Conservation of momentum lab

It's extremely hard to read your questions. Could you repost the last 4 questions bigger?

For sure I can!

Post Merge: A month ago

Post Merge: A month ago

I also have to explain why the percentage of difference for x-component is higher. After putting some thought, I’m not sure about what to really use to explain why it’s so  high?

Thanks

Questions

1. Compare the total momentum before the collision with the total momentum after the collusion on both the x-axis and y-axis. Calculate the percentage difference. Discuss the possible errors that may have been the causes of the small discrepancies between the total momentum before and the total momentum after the collision.

2. If the two pucks are of identical mass with one puck being at rest at the center of the air table and the second puck is to head-on elastically collide with the one at rest, what will be the speed of the colliding puck and the puck at rest after the collision? Explain your answer.

3. Give an example of a collision in which all the KE of the participating objects is lost. What happens to their total momentum after the collision?

4. When the KE of one of the two objects is halved in magnitude, what happens to its momentum?

That is an example of inelastic collision. For example, a car moving at a certain speed smashes into a rock (or wall) that doesn't move. The wall remains intact, while the car is crushed by the impact. In this case, all the kinetic energy of the car is lost to the environment, transferred into other forms such as heat, sound, etc.

Before they collide, they have a combined energy:

E = 1/2 m1 v1^2 + 1/2 m2 v2^2

And they have a combined momentum:

p = m1v1 + m2v2

After the collision, there is a single combined mass (the rock, car combined) (m1 + m2). Since momentum is conserved in an inelastic collision (because the total momentum of both objects before and after the collision is the same), this combined car and wall have a momentum equal to the total initial momentum (p = (m1 + m2)*vf). Therefore:

m1v1 + m2v2 =  (m1 + m2)*vf

\(v_f=\frac{m_1}{m_1+m_2}v_1\)

Since the wall is stationary, don't worry about m2v2.

The final energy of the system could be found using the formula:

\(KE_f=\frac{1}{2}\left(m_1+m_2\right)\left|v_f\right|^2\)

Thanks a lot sir!

Have you also posted the answers to the other questions?

So, if the kinetic energy is halved, linear momentum is \(\frac{1}{\sqrt{2}}\) of its original value.




Please watch this video, it explains it perfectly. The only difference is that the masses are different in the video. If you still don't understand after watching, please write back.

What were you expecting here when you looked at the total momentum before the collision and the momentum after the collision? Were you expecting them to be the same? Was this lab done in real-life or it was a computer generated simulation? If it was done in real-life, did you consider forces due to friction? Tell me more about the lab because I couldn't read the original pictures you had posted.
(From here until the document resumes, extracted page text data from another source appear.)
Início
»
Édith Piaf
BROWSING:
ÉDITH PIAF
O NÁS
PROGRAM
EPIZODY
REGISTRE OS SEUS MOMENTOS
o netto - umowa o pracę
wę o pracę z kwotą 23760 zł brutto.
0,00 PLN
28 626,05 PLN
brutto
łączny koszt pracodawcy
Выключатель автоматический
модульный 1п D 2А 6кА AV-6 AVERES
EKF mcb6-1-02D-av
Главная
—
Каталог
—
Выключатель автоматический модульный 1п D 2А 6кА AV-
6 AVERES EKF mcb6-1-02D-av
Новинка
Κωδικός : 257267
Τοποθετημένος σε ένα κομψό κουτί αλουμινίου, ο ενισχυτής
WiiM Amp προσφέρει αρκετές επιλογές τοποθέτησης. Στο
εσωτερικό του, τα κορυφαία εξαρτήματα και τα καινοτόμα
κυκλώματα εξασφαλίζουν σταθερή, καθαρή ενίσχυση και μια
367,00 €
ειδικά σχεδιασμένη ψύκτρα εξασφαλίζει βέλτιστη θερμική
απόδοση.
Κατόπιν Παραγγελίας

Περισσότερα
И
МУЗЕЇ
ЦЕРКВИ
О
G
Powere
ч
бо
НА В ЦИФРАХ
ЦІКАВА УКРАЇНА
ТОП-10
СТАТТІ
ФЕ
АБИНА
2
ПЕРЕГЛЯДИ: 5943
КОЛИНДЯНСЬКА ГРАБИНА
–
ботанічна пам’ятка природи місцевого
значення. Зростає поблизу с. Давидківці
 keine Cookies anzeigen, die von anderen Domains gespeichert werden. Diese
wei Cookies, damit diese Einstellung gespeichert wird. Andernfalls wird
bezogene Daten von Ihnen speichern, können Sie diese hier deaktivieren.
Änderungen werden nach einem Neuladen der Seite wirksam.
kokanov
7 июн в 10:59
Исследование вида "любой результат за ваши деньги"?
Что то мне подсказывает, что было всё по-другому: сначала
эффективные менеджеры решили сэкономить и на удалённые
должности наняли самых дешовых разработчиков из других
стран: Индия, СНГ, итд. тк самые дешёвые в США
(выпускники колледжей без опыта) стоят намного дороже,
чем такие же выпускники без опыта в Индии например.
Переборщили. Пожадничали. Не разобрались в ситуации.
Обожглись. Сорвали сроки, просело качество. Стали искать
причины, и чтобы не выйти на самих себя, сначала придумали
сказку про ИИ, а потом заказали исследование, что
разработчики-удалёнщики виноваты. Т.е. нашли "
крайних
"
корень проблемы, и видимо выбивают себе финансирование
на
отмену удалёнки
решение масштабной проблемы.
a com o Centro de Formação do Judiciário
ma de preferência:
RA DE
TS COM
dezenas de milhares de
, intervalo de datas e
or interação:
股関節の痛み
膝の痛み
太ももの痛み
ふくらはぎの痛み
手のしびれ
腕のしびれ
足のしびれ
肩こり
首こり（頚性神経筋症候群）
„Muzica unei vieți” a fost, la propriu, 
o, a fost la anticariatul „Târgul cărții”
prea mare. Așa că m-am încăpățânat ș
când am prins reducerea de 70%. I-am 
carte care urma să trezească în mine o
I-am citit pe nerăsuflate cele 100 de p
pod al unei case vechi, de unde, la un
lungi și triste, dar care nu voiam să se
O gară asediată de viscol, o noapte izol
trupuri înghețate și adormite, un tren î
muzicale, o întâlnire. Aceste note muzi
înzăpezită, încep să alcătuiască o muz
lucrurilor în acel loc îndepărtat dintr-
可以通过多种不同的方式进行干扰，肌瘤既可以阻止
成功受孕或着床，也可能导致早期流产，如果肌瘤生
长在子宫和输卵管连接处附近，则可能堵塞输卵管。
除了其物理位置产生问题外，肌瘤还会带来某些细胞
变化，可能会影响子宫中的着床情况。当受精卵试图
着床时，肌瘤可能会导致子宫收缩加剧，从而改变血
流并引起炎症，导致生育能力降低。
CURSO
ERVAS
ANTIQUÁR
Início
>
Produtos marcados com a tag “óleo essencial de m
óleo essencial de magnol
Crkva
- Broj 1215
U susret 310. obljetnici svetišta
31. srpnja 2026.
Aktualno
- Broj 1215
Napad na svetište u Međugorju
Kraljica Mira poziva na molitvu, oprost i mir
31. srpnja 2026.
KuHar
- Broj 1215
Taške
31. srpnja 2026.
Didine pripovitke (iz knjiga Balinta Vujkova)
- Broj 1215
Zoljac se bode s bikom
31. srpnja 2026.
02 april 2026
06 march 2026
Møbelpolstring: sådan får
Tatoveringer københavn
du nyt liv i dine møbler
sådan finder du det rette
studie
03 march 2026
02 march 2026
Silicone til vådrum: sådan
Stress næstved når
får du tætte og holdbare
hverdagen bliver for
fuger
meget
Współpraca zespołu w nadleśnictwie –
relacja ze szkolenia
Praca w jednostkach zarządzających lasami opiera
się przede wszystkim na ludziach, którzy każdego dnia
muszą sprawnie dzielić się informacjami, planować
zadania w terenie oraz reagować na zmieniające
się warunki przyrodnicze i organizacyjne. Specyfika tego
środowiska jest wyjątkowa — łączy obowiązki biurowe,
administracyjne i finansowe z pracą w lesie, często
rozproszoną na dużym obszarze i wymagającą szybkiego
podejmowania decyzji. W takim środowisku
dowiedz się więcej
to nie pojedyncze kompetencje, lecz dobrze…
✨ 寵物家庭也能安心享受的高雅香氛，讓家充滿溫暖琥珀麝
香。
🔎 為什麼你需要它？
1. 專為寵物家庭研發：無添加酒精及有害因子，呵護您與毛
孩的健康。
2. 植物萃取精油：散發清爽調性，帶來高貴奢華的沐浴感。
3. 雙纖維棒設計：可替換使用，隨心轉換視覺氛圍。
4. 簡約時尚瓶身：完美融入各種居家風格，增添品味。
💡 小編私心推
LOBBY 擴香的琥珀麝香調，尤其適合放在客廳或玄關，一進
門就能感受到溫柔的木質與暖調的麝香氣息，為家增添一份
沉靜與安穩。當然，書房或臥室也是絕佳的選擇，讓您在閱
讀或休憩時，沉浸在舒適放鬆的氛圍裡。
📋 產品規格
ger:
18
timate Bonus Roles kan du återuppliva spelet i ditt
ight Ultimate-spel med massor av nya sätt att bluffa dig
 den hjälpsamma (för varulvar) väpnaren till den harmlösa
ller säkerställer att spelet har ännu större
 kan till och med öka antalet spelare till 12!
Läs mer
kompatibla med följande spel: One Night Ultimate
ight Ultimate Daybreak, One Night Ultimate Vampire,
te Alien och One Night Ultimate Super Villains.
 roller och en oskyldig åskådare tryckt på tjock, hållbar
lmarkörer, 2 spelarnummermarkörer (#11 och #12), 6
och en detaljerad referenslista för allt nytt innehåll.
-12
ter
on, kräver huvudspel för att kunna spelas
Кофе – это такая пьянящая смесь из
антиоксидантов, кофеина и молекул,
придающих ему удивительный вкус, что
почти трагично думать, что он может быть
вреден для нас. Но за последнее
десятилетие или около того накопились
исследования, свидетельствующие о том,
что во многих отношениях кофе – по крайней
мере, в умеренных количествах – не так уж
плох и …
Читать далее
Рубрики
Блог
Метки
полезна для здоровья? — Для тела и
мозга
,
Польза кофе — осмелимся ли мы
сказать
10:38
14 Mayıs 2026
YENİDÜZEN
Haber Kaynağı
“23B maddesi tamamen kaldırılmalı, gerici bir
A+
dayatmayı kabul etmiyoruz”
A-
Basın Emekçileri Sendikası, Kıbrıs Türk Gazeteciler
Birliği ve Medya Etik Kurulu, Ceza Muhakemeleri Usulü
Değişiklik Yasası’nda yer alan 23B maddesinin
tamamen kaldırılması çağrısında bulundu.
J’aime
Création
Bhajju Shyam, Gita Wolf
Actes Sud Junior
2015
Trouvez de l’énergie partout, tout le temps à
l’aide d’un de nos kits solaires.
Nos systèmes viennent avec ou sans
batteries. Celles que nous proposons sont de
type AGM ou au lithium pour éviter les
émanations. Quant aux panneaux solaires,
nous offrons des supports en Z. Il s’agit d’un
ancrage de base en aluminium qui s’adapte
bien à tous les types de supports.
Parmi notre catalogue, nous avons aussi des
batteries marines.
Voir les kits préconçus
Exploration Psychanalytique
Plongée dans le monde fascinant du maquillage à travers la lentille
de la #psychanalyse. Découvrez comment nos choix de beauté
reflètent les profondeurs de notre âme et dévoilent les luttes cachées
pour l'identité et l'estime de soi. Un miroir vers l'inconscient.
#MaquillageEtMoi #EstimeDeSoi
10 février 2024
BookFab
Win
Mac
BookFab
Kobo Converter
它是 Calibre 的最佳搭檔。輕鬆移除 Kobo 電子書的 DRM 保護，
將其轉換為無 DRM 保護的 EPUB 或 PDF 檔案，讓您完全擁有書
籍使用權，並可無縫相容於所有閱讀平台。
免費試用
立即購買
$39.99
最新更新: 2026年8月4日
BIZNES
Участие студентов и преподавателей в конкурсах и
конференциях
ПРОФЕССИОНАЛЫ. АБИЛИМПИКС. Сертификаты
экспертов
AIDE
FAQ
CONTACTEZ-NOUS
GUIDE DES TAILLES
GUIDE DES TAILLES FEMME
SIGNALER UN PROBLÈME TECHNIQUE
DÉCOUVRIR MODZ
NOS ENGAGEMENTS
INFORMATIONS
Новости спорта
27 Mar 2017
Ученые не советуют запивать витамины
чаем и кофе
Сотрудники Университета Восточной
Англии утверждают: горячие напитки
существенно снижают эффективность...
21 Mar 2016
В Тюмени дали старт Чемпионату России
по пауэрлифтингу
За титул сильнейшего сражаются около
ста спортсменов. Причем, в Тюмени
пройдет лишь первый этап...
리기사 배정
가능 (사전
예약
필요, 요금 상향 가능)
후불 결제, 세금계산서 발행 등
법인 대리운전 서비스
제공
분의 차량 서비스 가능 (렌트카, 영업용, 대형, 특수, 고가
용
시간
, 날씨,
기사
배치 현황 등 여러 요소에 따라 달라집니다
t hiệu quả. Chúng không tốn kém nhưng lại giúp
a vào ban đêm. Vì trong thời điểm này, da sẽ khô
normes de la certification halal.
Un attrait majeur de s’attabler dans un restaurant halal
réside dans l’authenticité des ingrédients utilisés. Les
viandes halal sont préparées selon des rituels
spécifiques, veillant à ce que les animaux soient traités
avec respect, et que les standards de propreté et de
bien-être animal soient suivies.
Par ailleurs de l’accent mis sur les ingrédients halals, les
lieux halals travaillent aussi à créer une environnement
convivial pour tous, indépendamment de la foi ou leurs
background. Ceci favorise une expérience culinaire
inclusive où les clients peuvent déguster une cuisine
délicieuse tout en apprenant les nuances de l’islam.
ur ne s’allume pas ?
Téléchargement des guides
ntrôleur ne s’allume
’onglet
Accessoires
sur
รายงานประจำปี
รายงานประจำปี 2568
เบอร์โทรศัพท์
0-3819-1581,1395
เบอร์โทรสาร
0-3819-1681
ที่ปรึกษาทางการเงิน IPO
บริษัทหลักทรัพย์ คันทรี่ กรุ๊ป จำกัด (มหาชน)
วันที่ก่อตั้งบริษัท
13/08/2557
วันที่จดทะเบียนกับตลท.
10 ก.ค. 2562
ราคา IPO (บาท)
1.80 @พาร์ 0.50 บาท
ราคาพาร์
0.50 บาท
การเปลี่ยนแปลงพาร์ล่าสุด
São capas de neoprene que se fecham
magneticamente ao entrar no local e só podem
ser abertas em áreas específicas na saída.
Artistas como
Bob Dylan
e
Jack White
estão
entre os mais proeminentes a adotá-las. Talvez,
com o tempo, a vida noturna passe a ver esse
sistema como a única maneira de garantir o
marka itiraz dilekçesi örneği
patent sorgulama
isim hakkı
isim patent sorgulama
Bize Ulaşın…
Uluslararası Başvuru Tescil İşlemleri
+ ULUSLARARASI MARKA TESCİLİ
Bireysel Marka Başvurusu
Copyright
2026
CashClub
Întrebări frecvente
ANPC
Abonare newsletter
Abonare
Hi, yes this lab was done in real life, here is the lab clear pictures, I’m so sorry, I didn’t realize they were so unclear!

Ok, thanks for providing that. I was hoping you could give me a run down in your own words what you did, but it's okay, I'll just try answering this on my own.

First, there are two types of collisions:

Inelastic collisions: momentum is conserved,
Elastic collisions: momentum is conserved and kinetic energy is conserved

I'm assuming what happened here was an elastic collision, so you were expecting the momentums to be relatively the same before and after the collision. But, after calculating the percentage difference, you found that they were more different than you anticipated. Generally  (and without reading the experiment), non-constant velocities or frictional losses (coefficient of friction not accounted for) or measurement errors make the differences between them. These probably weren't accounted for as control variables when the experiment was conducted. Do you think this is right?

I believed reactively the same but he said he has nothing to do with the puck or the air table or the person them self and force

Post Merge: A month ago

Sir, also for number two, I’m not sure how to explain my answer without calculations.

Post Merge: A month ago

For number one, I have got the answer it was to switch the x and y axis. It is just number two I’m having trouble with.

Oh, that's good news!


So according to the video. If an inelastic collision were to occur where both masses are the same, and one of pucks is at rest.

\(m_1=m_2\)
\(v_1\) = speed of puck moving
\(v_2=0\) = speed of puck at rest

The puck originally moving will loss 100% of its speed.

\(v_{1_{after}}=\frac{m_1-m_2}{m_1+m_2}v_{1_{before}}\)

\(v_{1_{after}}=\frac{0}{m_1+m_2}v_1=0\)

Notice how the speed is 0.

For the puck that was stationary, its speed can be calculated like this:

\(V_{2_{after}}=\frac{2m_1}{m_1+m_2}v\)

\(V_{2_{after}}=\frac{2\cdot m_1}{_{2\cdot m}}v\)

Cancel out, you get the speed of the original puck. Therefore, the speed of the puck at rest will be the same as the speed of the puck that was originally moving after the collision.